This work addresses the local Markov property of quantum Gibbs states at arbitrary temperatures for finite-interaction-range Hamiltonians. Methodologically, it constructs a quasilocal recovery map via detailed-balance Lindblad dynamics for any local region, establishing a universal local Markov structure. The key innovation lies in rigorously connecting Dirichlet-form-based dissipative dynamics with the commutator-based static description under the KMS inner product, combined with imaginary-time evolution regularization, conditional mutual information (CMI) analysis, and explicit quantum circuit construction. The results show that CMI decays exponentially below the screening distance; for D-dimensional lattices, an ε-approximate Gibbs state admits a quantum circuit of depth bounded by $e^{O(log^D(n/varepsilon))}$, improvable under a local spectral gap assumption. These findings provide novel theoretical tools for quantum thermodynamics and mixing-time analysis of quantum many-body systems.

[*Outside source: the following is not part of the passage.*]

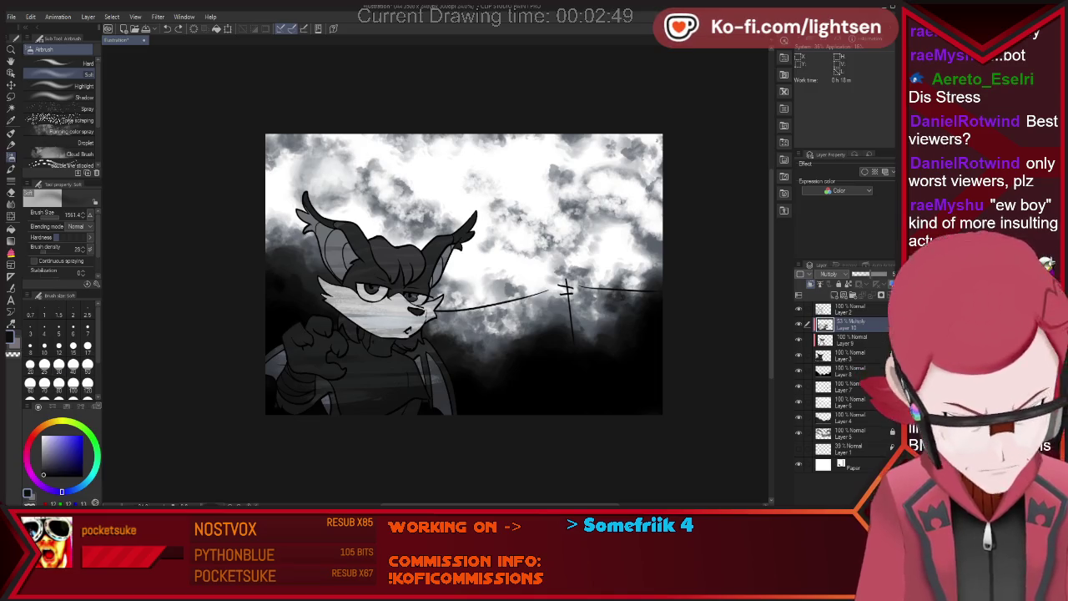
pyautogui.press('bracketleft')
pyautogui.press('bracketleft')
pyautogui.press('bracketleft')
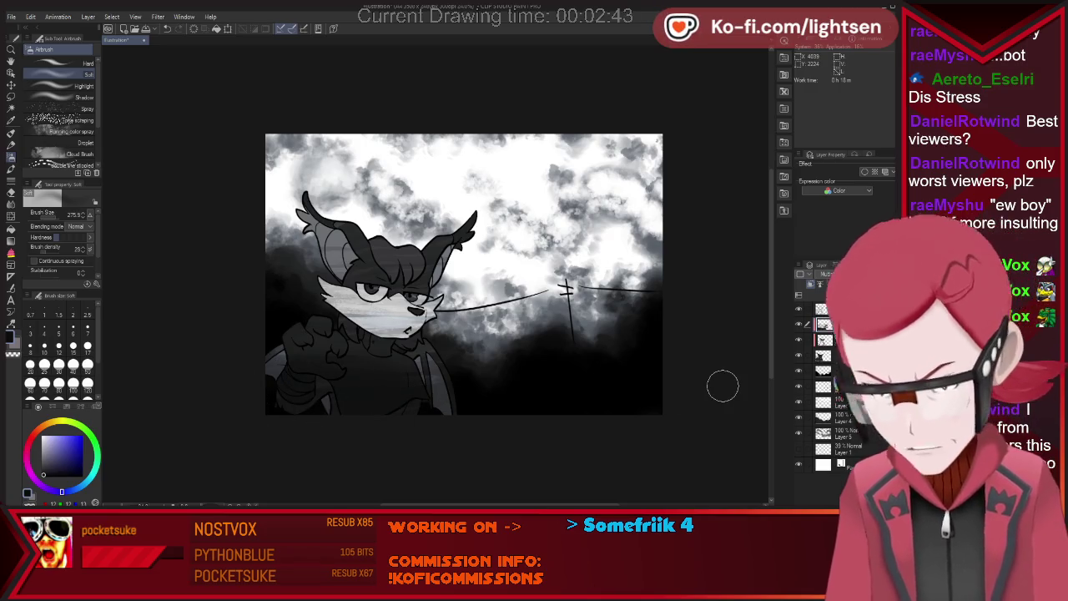
pyautogui.press('p')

The Markov property entails the conditional independence structure inherent in Gibbs distributions for general classical Hamiltonians, a feature that plays a crucial role in inference, mixing time analysis, and algorithm design. However, much less is known about quantum Gibbs states. In this work, we show that for any Hamiltonian with a bounded interaction degree, the quantum Gibbs state is locally Markov at arbitrary temperature, meaning there exists a quasi-local recovery map for every local region. Notably, this recovery map is obtained by applying a detailed-balanced Lindbladian with jumps acting on the region. Consequently, we prove that (i) the conditional mutual information (CMI) for a shielded small region decays exponentially with the shielding distance, and (ii) under the assumption of uniform clustering of correlations, Gibbs states of general non-commuting Hamiltonians on $D$-dimensional lattices can be prepared by a quantum circuit of depth $e^{O(log^D(n/epsilon))}$, which can be further reduced assuming certain local gap condition. Our proofs introduce a regularization scheme for imaginary-time-evolved operators at arbitrarily low temperatures and reveal a connection between the Dirichlet form, a dynamic quantity, and the commutator in the KMS inner product, a static quantity. We believe these tools pave the way for tackling further challenges in quantum thermodynamics and mixing times, particularly in low-temperature regimes.